> **Tasks**:
1 – In the Sherwood Schwartz interview, what nickname was Jim Aubrey given?
2 – Reproduce the Sherwood Schwartz interview from "SS: There was" up to and including "network liked it?".
3 – Carry on the Sherwood Schwartz interview past its final line.

> **Text block**:
Without Sherwood Schwartz, television history would be missing two key programs – "Gilligan's Island" and "The Brady Bunch." Schwartz created those two programs, which prompted a series of spin-offs, and made stars of their casts.
He also created the short-lived program "It's About
Time," which today is best known for its theme song than for its
plot about astronauts who land on a planet still in the Stone Age.
Not to mention the connection between Hamlet and the opera
TVP: I read your book, "Inside Gilligan's Island." It was a fascinating account of the show, but I can't get over the fact that they wanted to make it "Gilligan's Travels."
TVP: That was their bright idea?
SS: It was a gentleman — and I use the term loosely — named Jim Aubrey. That was his idea. And I kept saying to him, "Jim, that's an idea for a show but that's not my show. That's an idea for travel fun. My idea is a serious topic, but I do it in a funny way. It's how seven strange people can learn to live together. It has a very strong reality base. Yours is a different show." He said, "Well, I like mine better." I said, "Well, that's up to you."I'll tell you how he told me that the show was sold. He called me from New York. His official title given to him by everyone, he was the smiling cobra. That's what they called him in Time magazine. His greatest delight in life was to fire somebody, and he always had a smile on his face when he was doing it. He called me from New York. He said, "Sherwood I hate your fucking show, but I just have to put it on the air." There's other ways to say that. [laughs]
TVP: It was not an easy sale, I gather from reading your book. Your agent didn't like it. The network brass didn't like the idea.
SS: There was an interview on one of these shows that tells the background of a show. Perry Lafferty, the then-president of CBS West Coast, was interviewed and he said, "I thought it was a stupid show. Nobody liked it." And then they interviewed Mike Dann, who followed Jim Aubrey: "I don't even know why Jim put it on the air because it was a terrible show." Everybody agreed it was a terrible show and it's still running every night everywhere.
TVP: So why did they put it on the air if no one at the network liked it?
SS: The audience. The audience put it on the air. They test pilots. I don't know if you know that.
TVP: They test pilots on an audience.
SS: Yes. They did it -- as a matter of fact, they did it twice with this one. There was a basis for his argument. I'll give him that. Because he didn't understand what I was talking about. The basis was there would have to be, in his opinion, and other people's opinion, so much exposition explaining what the hell these seven people were doing on the island and it would be so dull before you ever got to the comedy. I used to say to Jim that will not be a problem. I will have a song written that will take care of all the exposition in one entertaining minute. That's all you were allowed in those years. Sixty seconds was your limit. I said in 60 seconds I will tell the whole background story so there won't be any exposition. I myself have a saying: "Exposition is the enemy of entertainment." That's the truth. If you have to keep explaining what people are saying and doing, and why they're where they are, you never get to the story. So that was his objection. He liked the Skipper and Gilligan and they go off on a different adventure every week, so you don't have to explain everything. Different people get on the boat and they have a different adventure. I said to him, "Jim, that's not my show." I said, "You want to do that show, do your show." Which he did. He did that show. It was called "The Baileys of Balboa." It lasted 13 weeks. But my show is still running.

> **Extracted material**:
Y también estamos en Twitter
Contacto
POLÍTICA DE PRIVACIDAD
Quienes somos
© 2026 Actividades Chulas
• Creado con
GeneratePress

> **Results in order**:
1 – The smiling cobra.

2 –
SS: There was an interview on one of these shows that tells the background of a show. Perry Lafferty, the then-president of CBS West Coast, was interviewed and he said, "I thought it was a stupid show. Nobody liked it." And then they interviewed Mike Dann, who followed Jim Aubrey: "I don't even know why Jim put it on the air because it was a terrible show." Everybody agreed it was a terrible show and it's still running every night everywhere.
TVP: So why did they put it on the air if no one at the network liked it?

3 –
TVP: At that point, theme songs to TV shows weren't used to explain anything about the shows?
SS: No. That's why he didn't understand what I was talking about.
TVP: And now you have one of the most famous theme songs in history.
SS: Probably the most. Probably.
TVP: That and of course your other one, for "The Brady Bunch."
SS: Yes. And I'm not even a songwriter. [laughs]
TVP: Your first agent didn't like "Gilligan's Island."
TVP: The network didn't like it.
SS: Well, I don't know if my first agent didn't like it. He said, "Sherwood you're out of your fucking mind" [laughs].
TVP: What kept you going? Why didn't you just give up?
SS: I thought I had a great idea. And it's still a great idea. It's people. Here's a serious show. It's serious in that Arabs and Jews have to learn to live together for they're stuck together. North Koreans and South Koreans, they have to learn. If you don't learn, you'll all die. So there's this philosophic basis -- this is not an afterthought, this is in the show. When the show first came on the air I got with regularity bachelor's degree, master's degree thesis from people in the theatrical area explaining what's the basis for "Gilligan's Island." Like I didn't know. It was carefully thought out, these seven people. That took me like a year to figure out who should be on the island. And it was all with a view towards the respect that people have to learn for each other because nobody is the same as anybody else. When would a billionaire sit down and have lunch with Gilligan, except if he had to? The same is true of a movie star and a professor. There's miles between them, but when they're stuck in the same place they have to learn to live together. That's what the show is about, people learning to live together.
TVP: How did you decide on seven as the magic number for the characters?
SS: I don't know. A lot of people have written to me saying they understand that's the seven deadly sins. That was never in my mind, but they've explained it to me [laughs]. It could have been eight. It could have been six. I couldn't see 12 people. As a matter of fact, if I were to create the show now, I would not have seven white people. In order to accommodate the progress of the world, which is all for the good, I'd have to have like a black or two blacks. I would have to have a Chicano, a young Mexican-American. I would have to have an Asian. I would have to have a different mixture of people if I was staying with what my idea was to begin with. Because seven very unlikely people have to learn to live together. So I'd have to rearrange the characters in that sense.
TVP: You were pre-med in college, right?
SS: Yes. As a matter of fact, I have a master's degree in biological sciences.
TVP: So how do you go from that to Hollywood and being a writer?
SS: You want to know all this?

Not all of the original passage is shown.